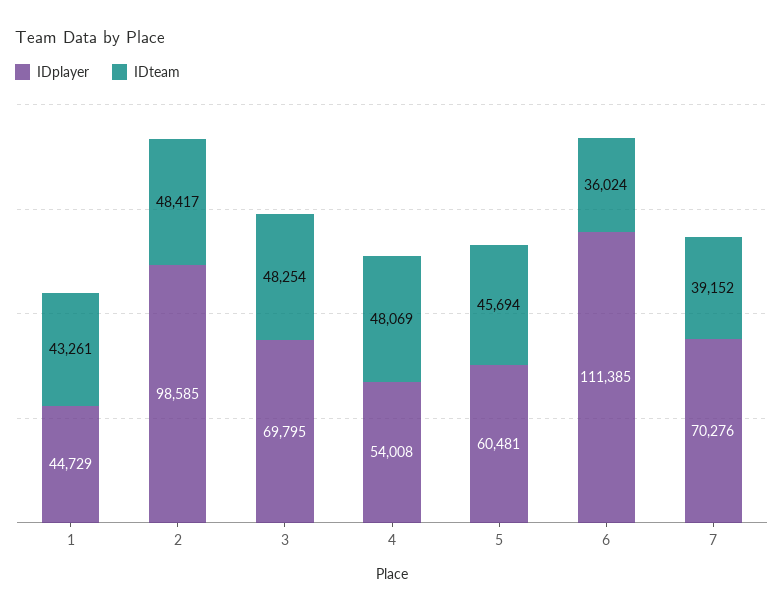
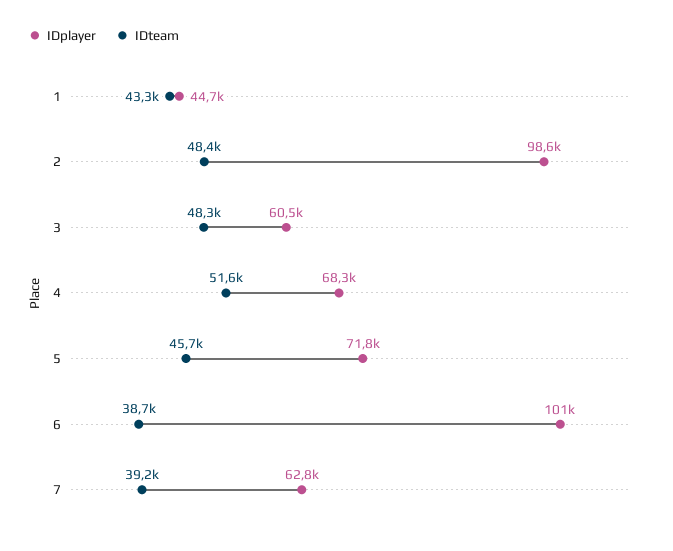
IDplayer, 3: 69795 -> 60500
IDplayer, 4: 54008 -> 68300
IDteam, 4: 48069 -> 51600
IDplayer, 5: 60481 -> 71800
IDplayer, 6: 111385 -> 101000
IDteam, 6: 36024 -> 38700
IDplayer, 7: 70276 -> 62800

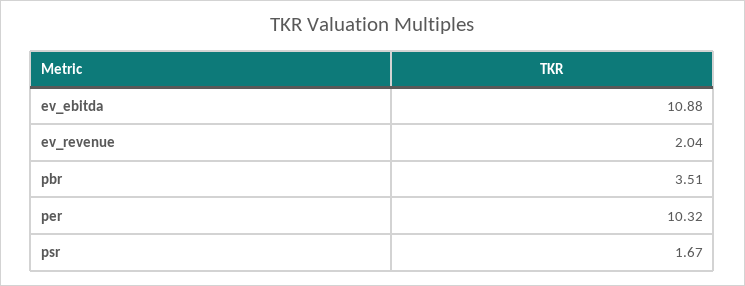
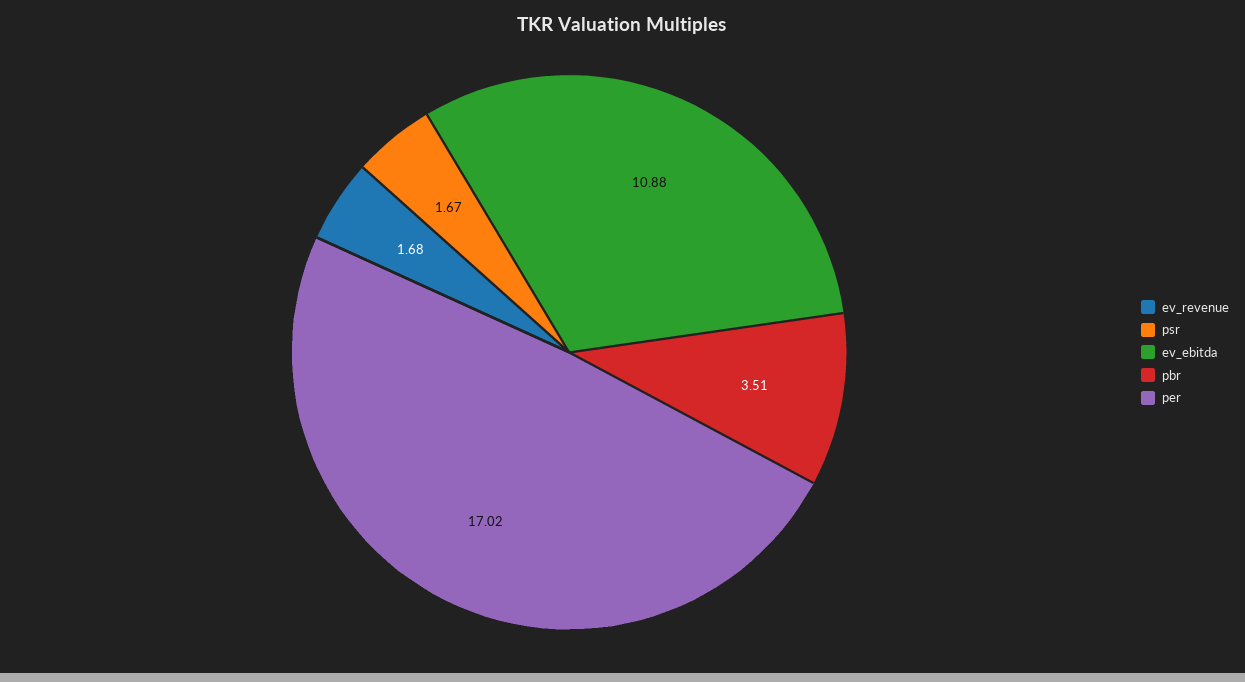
ev_revenue: 2.04 -> 1.68
per: 10.32 -> 17.02

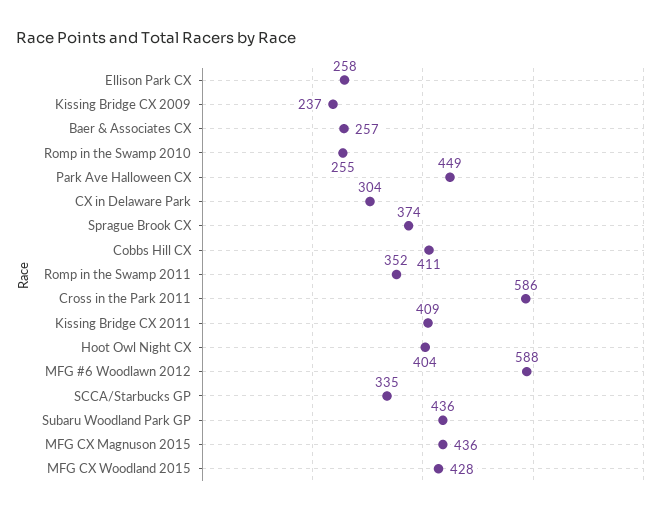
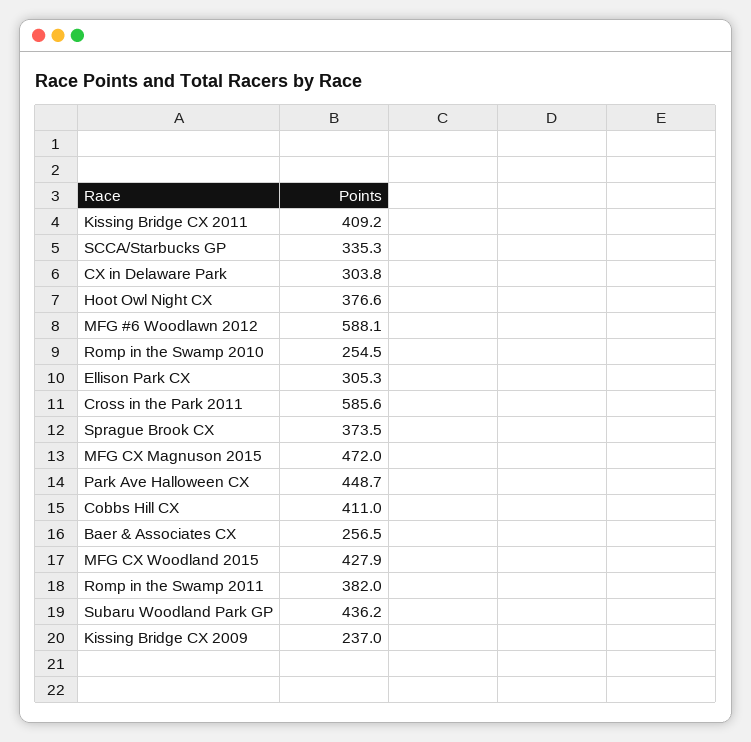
Ellison Park CX: 258 -> 305.3
Romp in the Swamp 2011: 352 -> 382
Hoot Owl Night CX: 404 -> 376.6
MFG CX Magnuson 2015: 436 -> 472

__________

__Problem requirements__: Look through the listing above. Pick out each line with "IDplayer" and copy it.

__Exercise result__:
IDplayer, 3: 69795 -> 60500
IDplayer, 4: 54008 -> 68300
IDplayer, 5: 60481 -> 71800
IDplayer, 6: 111385 -> 101000
IDplayer, 7: 70276 -> 62800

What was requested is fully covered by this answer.